Pitre & Allen

The Seeker And The Healer

Given that humans seek and music can heal, it makes sense for the two to bounce ideas off each other – intermingling moods for tired minds; stable sounds for stable kinds. This is the first time I’ve heard Duane Pitre’s music and a collaboration with Brian Eno collaborator Simon Scott cements a certain credence as to how his work works in partnership.

Cory Allen is his (un)usual droning self, the Texas native a champion of paced, caricatural diatribes of contemporary classical music. If that sounds snuffing, it’s not meant to be – what I mean is he tempers sound into paradoxically serious encounters instrumentally.
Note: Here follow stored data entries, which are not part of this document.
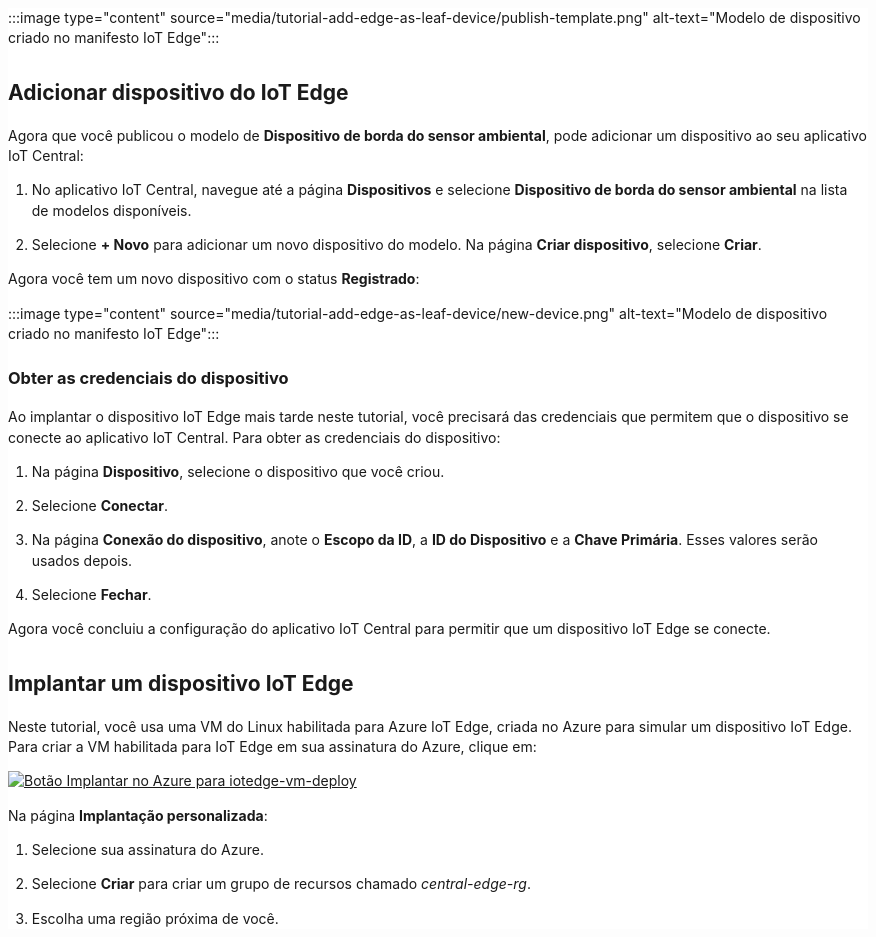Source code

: :::image type="content" source="media/tutorial-add-edge-as-leaf-device/publish-template.png" alt-text="Modelo de dispositivo criado no manifesto IoT Edge":::

## <a name="add-iot-edge-device"></a>Adicionar dispositivo do IoT Edge

Agora que você publicou o modelo de **Dispositivo de borda do sensor ambiental**, pode adicionar um dispositivo ao seu aplicativo IoT Central:

1. No aplicativo IoT Central, navegue até a página **Dispositivos** e selecione **Dispositivo de borda do sensor ambiental** na lista de modelos disponíveis.

1. Selecione **+ Novo** para adicionar um novo dispositivo do modelo. Na página **Criar dispositivo**, selecione **Criar**.

Agora você tem um novo dispositivo com o status **Registrado**:

:::image type="content" source="media/tutorial-add-edge-as-leaf-device/new-device.png" alt-text="Modelo de dispositivo criado no manifesto IoT Edge":::

### <a name="get-the-device-credentials"></a>Obter as credenciais do dispositivo

Ao implantar o dispositivo IoT Edge mais tarde neste tutorial, você precisará das credenciais que permitem que o dispositivo se conecte ao aplicativo IoT Central. Para obter as credenciais do dispositivo:

1. Na página **Dispositivo**, selecione o dispositivo que você criou.

1. Selecione **Conectar**.

1. Na página **Conexão do dispositivo**, anote o **Escopo da ID**, a **ID do Dispositivo** e a **Chave Primária**. Esses valores serão usados depois.

1. Selecione **Fechar**.

Agora você concluiu a configuração do aplicativo IoT Central para permitir que um dispositivo IoT Edge se conecte.

## <a name="deploy-an-iot-edge-device"></a>Implantar um dispositivo IoT Edge

Neste tutorial, você usa uma VM do Linux habilitada para Azure IoT Edge, criada no Azure para simular um dispositivo IoT Edge. Para criar a VM habilitada para IoT Edge em sua assinatura do Azure, clique em:

[![Botão Implantar no Azure para iotedge-vm-deploy](https://aka.ms/deploytoazurebutton)](https://portal.azure.com/#create/Microsoft.Template/uri/https%3A%2F%2Fraw.githubusercontent.com%2Fazure%2Fiotedge-vm-deploy%2Fmaster%2FedgeDeploy.json)

Na página **Implantação personalizada**:

1. Selecione sua assinatura do Azure.

1. Selecione **Criar** para criar um grupo de recursos chamado *central-edge-rg*.

1. Escolha uma região próxima de você.
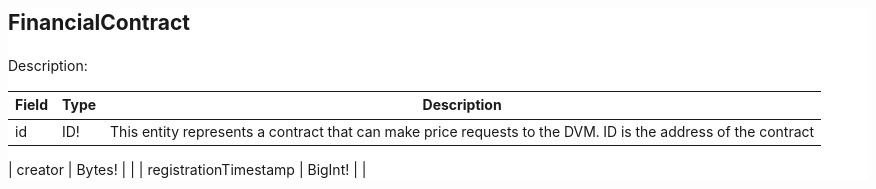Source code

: 
## FinancialContract

Description:

| Field                 | Type    | Description                                                                                              |
| --------------------- | ------- | -------------------------------------------------------------------------------------------------------- |
| id                    | ID!     | This entity represents a contract that can make price requests to the DVM. ID is the address of the contract |

| creator               | Bytes!  |                                                                                                          |
| registrationTimestamp | BigInt! |                                                                                                          |
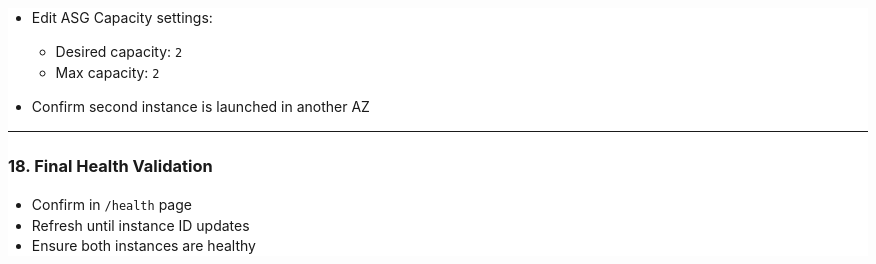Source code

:* Edit ASG Capacity settings:

  * Desired capacity: `2`
  * Max capacity: `2`
* Confirm second instance is launched in another AZ

---

### 18. **Final Health Validation**

* Confirm in `/health` page
* Refresh until instance ID updates
* Ensure both instances are healthy


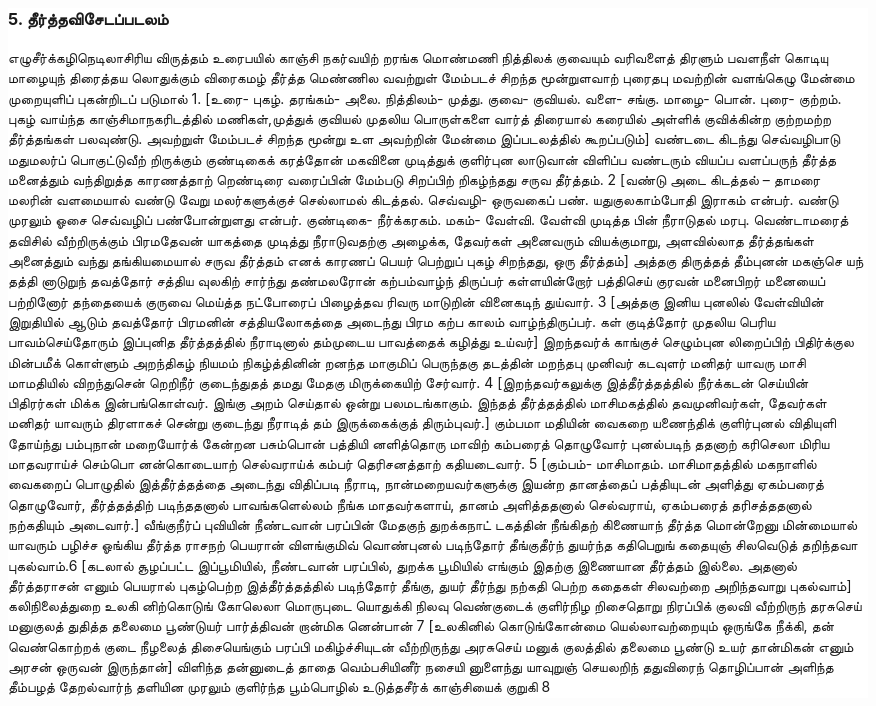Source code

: ### 5. தீர்த்தவிசேடப்படலம்

எழுசீர்க்கழிநெடிலாசிரிய விருத்தம்
உரைபயில் காஞ்சி நகர்வயிற் றரங்க மொண்மணி நித்திலக் குவையும்
வரிவளைத் திரளும் பவளநீள் கொடியு மாழையுந் திரைத்தய லொதுக்கும்
விரைகமழ் தீர்த்த மெண்ணில வவற்றுள் மேம்படச் சிறந்த மூன்றுளவாற்
புரைதபு மவற்றின் வளங்கெழு மேன்மை முறையுளிப் புகன்றிடப் படுமால் 1.
[உரை- புகழ். தரங்கம்- அலை. நித்திலம்- முத்து. குவை- குவியல். வளை- சங்கு. மாழை- பொன். புரை- குற்றம். புகழ் வாய்ந்த காஞ்சிமாநகரிடத்தில் மணிகள்,முத்துக் குவியல் முதலிய பொருள்களை வார்த் திரையால் கரையில் அள்ளிக் குவிக்கின்ற குற்றமற்ற தீர்த்தங்கள் பலவுண்டு. அவற்றுள் மேம்படச் சிறந்த மூன்று உள அவற்றின் மேன்மை இப்படலத்தில் கூறப்படும்]
வண்டடை கிடந்து செவ்வழிபாடு மதுமலர்ப் பொகுட்டுவீற் றிருக்கும்
குண்டிகைக் கரத்தோன் மகவினை முடித்துக் குளிர்புன லாடுவான் விளிப்ப
வண்டரும் வியப்ப வளப்பருந் தீர்த்த மனைத்தும் வந்திறுத்த காரணத்தாற்
றெண்டிரை வரைப்பின் மேம்படு சிறப்பிற் றிகழ்ந்தது சருவ தீர்த்தம். 2
[வண்டு அடை கிடத்தல் – தாமரை மலரின் வளமையால் வண்டு வேறு மலர்களுக்குச் செல்லாமல் கிடத்தல். செவ்வழி- ஒருவகைப் பண். யதுகுலகாம்போதி இராகம் என்பர். வண்டு முரலும் ஓசை செவ்வழிப் பண்போன்றுளது என்பர். குண்டிகை- நீர்க்கரகம். மகம்- வேள்வி. வேள்வி முடித்த பின் நீராடுதல் மரபு. வெண்டாமரைத் தவிசில் வீற்றிருக்கும் பிரமதேவன் யாகத்தை முடித்து நீராடுவதற்கு அழைக்க, தேவர்கள் அனைவரும் வியக்குமாறு, அளவில்லாத தீர்த்தங்கள் அனைத்தும் வந்து தங்கியமையால் சருவ தீர்த்தம் எனக் காரணப் பெயர் பெற்றுப் புகழ் சிறந்தது, ஒரு தீர்த்தம்]
அத்தகு திருத்தத் தீம்புனன் மகஞ்செ யந் தத்தி னாடுறுந் தவத்தோர்
சத்திய வுலகிற் சார்ந்து தண்மலரோன் கற்பம்வாழ்ந் திருப்பர் கள்ளயின்றோர்
பத்திசெய் குரவன் மனைபிறர் மனையைப் பற்றினோர் தந்தையைக் குருவை
மெய்த்த நட்போரைப் பிழைத்தவ ரிவரு மாடுறின் வினைகடிந் துய்வார். 3
[அத்தகு இனிய புனலில் வேள்வியின் இறுதியில் ஆடும் தவத்தோர் பிரமனின் சத்தியலோகத்தை அடைந்து பிரம கற்ப காலம் வாழ்ந்திருப்பர். கள் குடித்தோர் முதலிய பெரிய பாவம்செய்தோரும் இப்புனித தீர்த்தத்தில் நீராடினால் தம்முடைய பாவத்தைக் கழித்து உய்வர்]
இறந்தவர்க் காங்குச் செழும்புன லிறைப்பிற் பிதிர்க்குல மின்பமீக் கொள்ளும்
அறந்திகழ் நியமம் நிகழ்த்தினின் றனந்த மாகுமிப் பெருந்தகு தடத்தின்
மறந்தபு முனிவர் கடவுளர் மனிதர் யாவரு மாசி மாமதியில்
விறந்துசென் றெறிநீர் குடைந்துதத் தமது மேதகு மிருக்கையிற் சேர்வார். 4
[இறந்தவர்கலுக்கு இத்தீர்த்தத்தில் நீர்க்கடன் செய்யின் பிதிரர்கள் மிக்க இன்பங்கொள்வர். இங்கு அறம் செய்தால் ஒன்று பலமடங்காகும். இந்தத் தீர்த்தத்தில் மாசிமகத்தில் தவமுனிவர்கள், தேவர்கள் மனிதர் யாவரும் திரளாகச் சென்று குடைந்து நீராடித் தம் இருக்கைக்குத் திரும்புவர்.]
கும்பமா மதியின் வைகறை யணைந்திக் குளிர்புனல் விதியுளி தோய்ந்து
பம்புநான் மறையோர்க் கேன்றன பசும்பொன் பத்தியி னளித்தொரு மாவிற்
கம்பரைத் தொழுவோர் புனல்படிந் ததனாற் கரிசெலா மிரிய மாதவராய்ச்
செம்பொ னன்கொடையாற் செல்வராய்க் கம்பர் தெரிசனத்தாற் கதியடைவார். 5
[கும்பம்- மாசிமாதம். மாசிமாதத்தில் மகநாளில் வைகறைப் பொழுதில் இத்தீர்த்தத்தை அடைந்து விதிப்படி நீராடி, நான்மறையவர்களுக்கு இயன்ற தானத்தைப் பத்தியுடன் அளித்து ஏகம்பரைத் தொழுவோர், தீர்த்தத்திற் படிந்ததனால் பாவங்களெல்லம் நீங்க மாதவர்களாய், தானம் அளித்ததனால் செல்வராய், ஏகம்பரைத் தரிசத்ததனால் நற்கதியும் அடைவார்.]
வீங்குநீர்ப் புவியின் நீண்டவான் பரப்பின் மேதகுந் துறக்கநாட் டகத்தின்
நீங்கிதற் கிணையாந் தீர்த்த மொன்றேனு மின்மையால் யாவரும் பழிச்ச
ஓங்கிய தீர்த்த ராசநற் பெயரான் விளங்குமிவ் வொண்புனல் படிந்தோர்
தீங்குதீர்ந் துயர்ந்த கதிபெறுங் கதையுஞ் சிலவெடுத் தறிந்தவா புகல்வாம்.6
[கடலால் சூழப்பட்ட இப்பூமியில், நீண்டவான் பரப்பில், துறக்க பூமியில் எங்கும் இதற்கு இணையான தீர்த்தம் இல்லை. அதனால் தீர்த்தராசன் எனும் பெயரால் புகழ்பெற்ற இத்தீர்த்தத்தில் படிந்தோர் தீங்கு, துயர் தீர்ந்து நற்கதி பெற்ற கதைகள் சிலவற்றை அறிந்தவாறு புகல்வாம்]
கலிநிலைத்துறை
உலகி னிற்கொடுங் கோலெலா மொருபுடை யொதுக்கி
நிலவு வெண்குடைக் குளிர்நிழ றிசைதொறு நிரப்பிக்
குலவி வீற்றிருந் தரசுசெய் மனுகுலத் துதித்த
தலைமை பூண்டுயர் பார்த்திவன் றான்மிக னென்பான் 7
[உலகினில் கொடுங்கோன்மை யெல்லாவற்றையும் ஒருங்கே நீக்கி, தன் வெண்கொற்றக் குடை நீழலைத் திசையெங்கும் பரப்பி மகிழ்ச்சியுடன் வீற்றிருந்து அரசுசெய் மனுக் குலத்தில் தலைமை பூண்டு உயர் தான்மிகன் எனும் அரசன் ஒருவன் இருந்தான்]
விளிந்த தன்னுடைத் தாதை வெம்பசியினீர் நசையி
னுளைந்து யாவுறுஞ் செயலறிந் ததுவிரைந் தொழிப்பான்
அளிந்த தீம்பழத் தேறல்வார்ந் தளியின முரலும்
குளிர்ந்த பூம்பொழில் உடுத்தசீர்க் காஞ்சியைக் குறுகி 8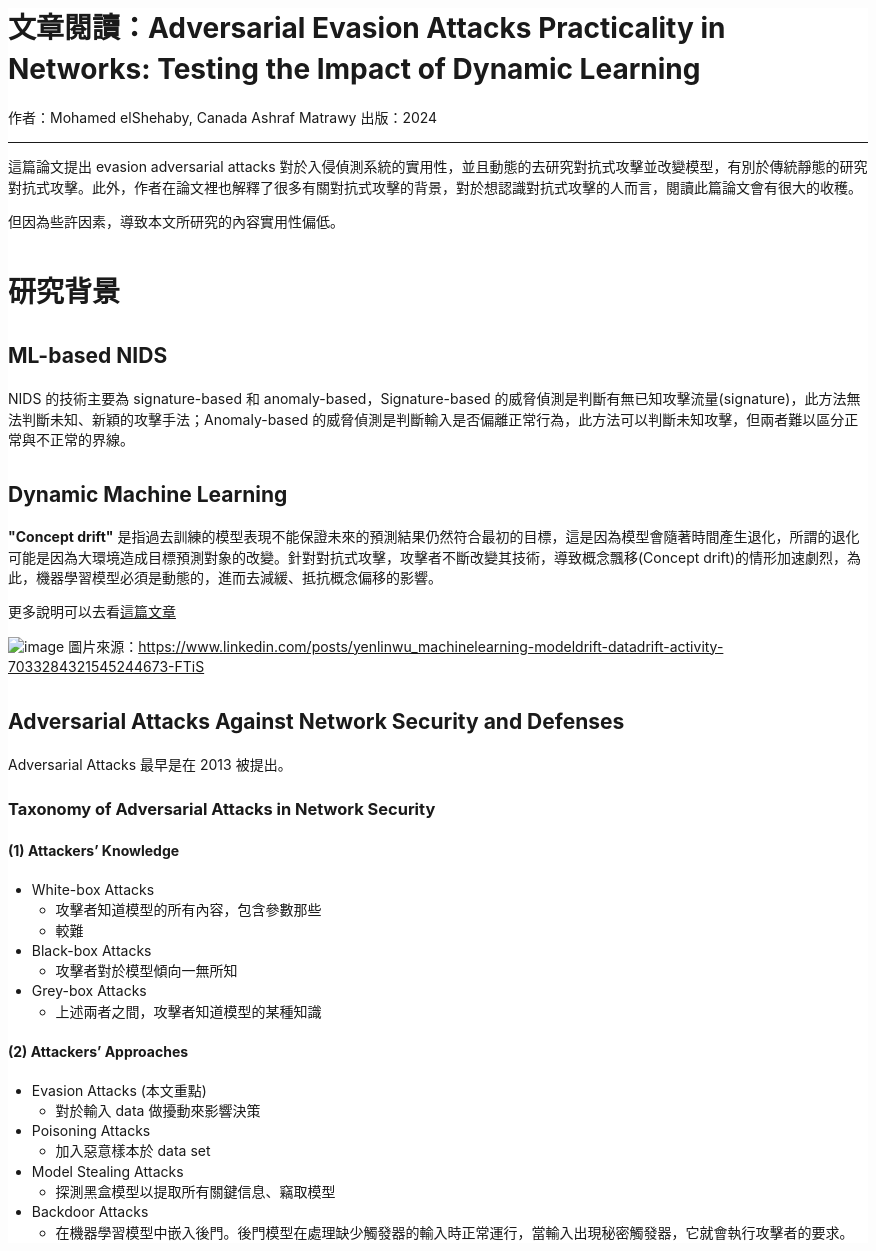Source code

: # 文章閱讀：Adversarial Evasion Attacks Practicality in Networks: Testing the Impact of Dynamic Learning

作者：Mohamed elShehaby, Canada Ashraf Matrawy
出版：2024

---

這篇論文提出 evasion adversarial attacks 對於入侵偵測系統的實用性，並且動態的去研究對抗式攻擊並改變模型，有別於傳統靜態的研究對抗式攻擊。此外，作者在論文裡也解釋了很多有關對抗式攻擊的背景，對於想認識對抗式攻擊的人而言，閱讀此篇論文會有很大的收穫。

但因為些許因素，導致本文所研究的內容實用性偏低。


# 研究背景
## ML-based NIDS
NIDS 的技術主要為 signature-based 和 anomaly-based，Signature-based 的威脅偵測是判斷有無已知攻擊流量(signature)，此方法無法判斷未知、新穎的攻擊手法；Anomaly-based 的威脅偵測是判斷輸入是否偏離正常行為，此方法可以判斷未知攻擊，但兩者難以區分正常與不正常的界線。
## Dynamic Machine Learning
**"Concept drift"** 是指過去訓練的模型表現不能保證未來的預測結果仍然符合最初的目標，這是因為模型會隨著時間產生退化，所謂的退化可能是因為大環境造成目標預測對象的改變。針對對抗式攻擊，攻擊者不斷改變其技術，導致概念飄移(Concept drift)的情形加速劇烈，為此，機器學習模型必須是動態的，進而去減緩、抵抗概念偏移的影響。


更多說明可以去看[這篇文章](https://blog.csdn.net/zgpeace/article/details/120052921)

![image](https://hackmd.io/_uploads/HJ9k5RxdR.png)
圖片來源：https://www.linkedin.com/posts/yenlinwu_machinelearning-modeldrift-datadrift-activity-7033284321545244673-FTiS

## Adversarial Attacks Against Network Security and Defenses
Adversarial Attacks 最早是在 2013 被提出。
### Taxonomy of Adversarial Attacks in Network Security
#### (1) Attackers’ Knowledge
- White-box Attacks
    - 攻擊者知道模型的所有內容，包含參數那些
    - 較難
- Black-box Attacks
    - 攻擊者對於模型傾向一無所知
- Grey-box Attacks
    - 上述兩者之間，攻擊者知道模型的某種知識

#### (2) Attackers’ Approaches
- Evasion Attacks (本文重點)
    - 對於輸入 data 做擾動來影響決策
- Poisoning Attacks
    - 加入惡意樣本於 data set
- Model Stealing Attacks
    - 探測黑盒模型以提取所有關鍵信息、竊取模型
- Backdoor Attacks
    - 在機器學習模型中嵌入後門。後門模型在處理缺少觸發器的輸入時正常運行，當輸入出現秘密觸發器，它就會執行攻擊者的要求。
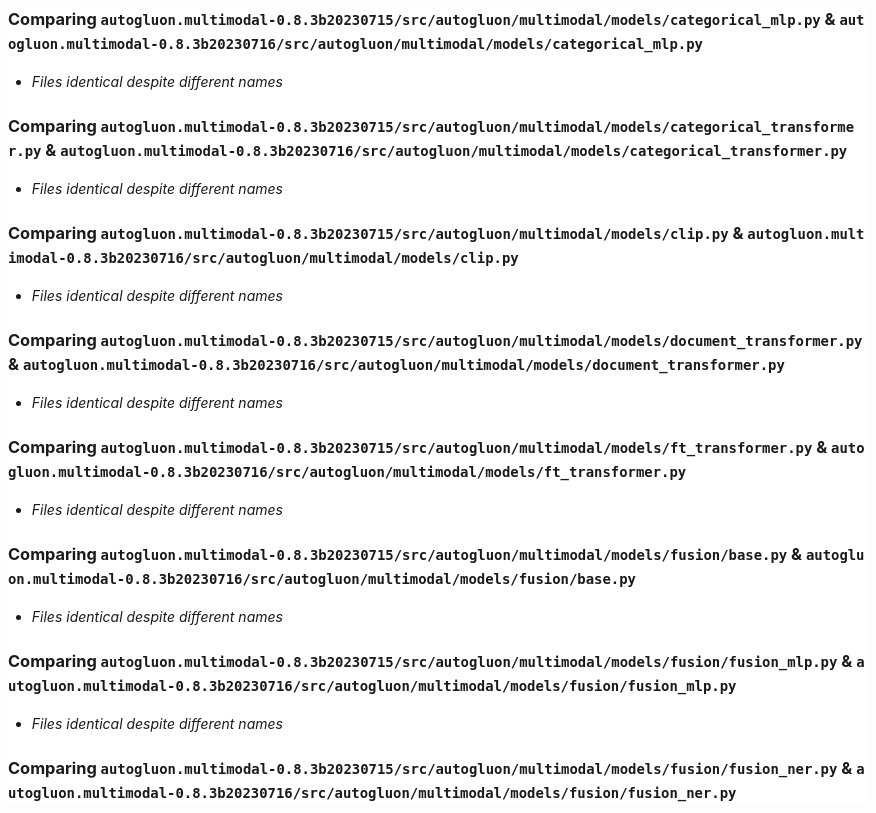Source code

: ### Comparing `autogluon.multimodal-0.8.3b20230715/src/autogluon/multimodal/models/categorical_mlp.py` & `autogluon.multimodal-0.8.3b20230716/src/autogluon/multimodal/models/categorical_mlp.py`

 * *Files identical despite different names*

### Comparing `autogluon.multimodal-0.8.3b20230715/src/autogluon/multimodal/models/categorical_transformer.py` & `autogluon.multimodal-0.8.3b20230716/src/autogluon/multimodal/models/categorical_transformer.py`

 * *Files identical despite different names*

### Comparing `autogluon.multimodal-0.8.3b20230715/src/autogluon/multimodal/models/clip.py` & `autogluon.multimodal-0.8.3b20230716/src/autogluon/multimodal/models/clip.py`

 * *Files identical despite different names*

### Comparing `autogluon.multimodal-0.8.3b20230715/src/autogluon/multimodal/models/document_transformer.py` & `autogluon.multimodal-0.8.3b20230716/src/autogluon/multimodal/models/document_transformer.py`

 * *Files identical despite different names*

### Comparing `autogluon.multimodal-0.8.3b20230715/src/autogluon/multimodal/models/ft_transformer.py` & `autogluon.multimodal-0.8.3b20230716/src/autogluon/multimodal/models/ft_transformer.py`

 * *Files identical despite different names*

### Comparing `autogluon.multimodal-0.8.3b20230715/src/autogluon/multimodal/models/fusion/base.py` & `autogluon.multimodal-0.8.3b20230716/src/autogluon/multimodal/models/fusion/base.py`

 * *Files identical despite different names*

### Comparing `autogluon.multimodal-0.8.3b20230715/src/autogluon/multimodal/models/fusion/fusion_mlp.py` & `autogluon.multimodal-0.8.3b20230716/src/autogluon/multimodal/models/fusion/fusion_mlp.py`

 * *Files identical despite different names*

### Comparing `autogluon.multimodal-0.8.3b20230715/src/autogluon/multimodal/models/fusion/fusion_ner.py` & `autogluon.multimodal-0.8.3b20230716/src/autogluon/multimodal/models/fusion/fusion_ner.py`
The Richard Skelton-ish guitar brandishing of Pitre is played off by spectral shades of intoxicating violin drone on “The Seeker”, the first side-long piece. How the elements corroborate together in a wavering dimensionality is really valuable to the ear. It’s as if the effect of it locks in your current emotions only for more sustainable ones to later arise. This vaulting of attention into bubbled zones is certainly satisfying, although a tad lightweight to begin with. I’m almost wishing for a thrust in instruments to appear in the foreground but as it is the mood remains one of delightful – none the less – pretense.

However the insistence improves tenfold, in cumulative fashion, by the time “The Healer” arrives. The swaying nature of the violin tremolo is brought into greater relief through subtle touches on the piano that don’t threaten to cloud the atmosphere. Where the piece could be accused of drifting and diluting itself, nascent drones counteract the tide and augment the palette with a timeless grace. It sounds like a trip to the therapist only to come back with an expensive coffee and a bag of skittles – a sugar rush that here transcends a childish grasp from techniques including replaying chords in succession, chord changes in the violin that yearn for a positive resolution, and an ampersand quality to the progression of the track, ending with a fitting one-note piano rhythm over mutating strings. The tune fades out after a slightly shorter 18 minutes with a purposeful air to it – these may be bread and butter compositions to avid string and piano players; simple improvisations, even – but they’re rendered with an unerring, fascinating strength that rarely lets up in terms of enchantment.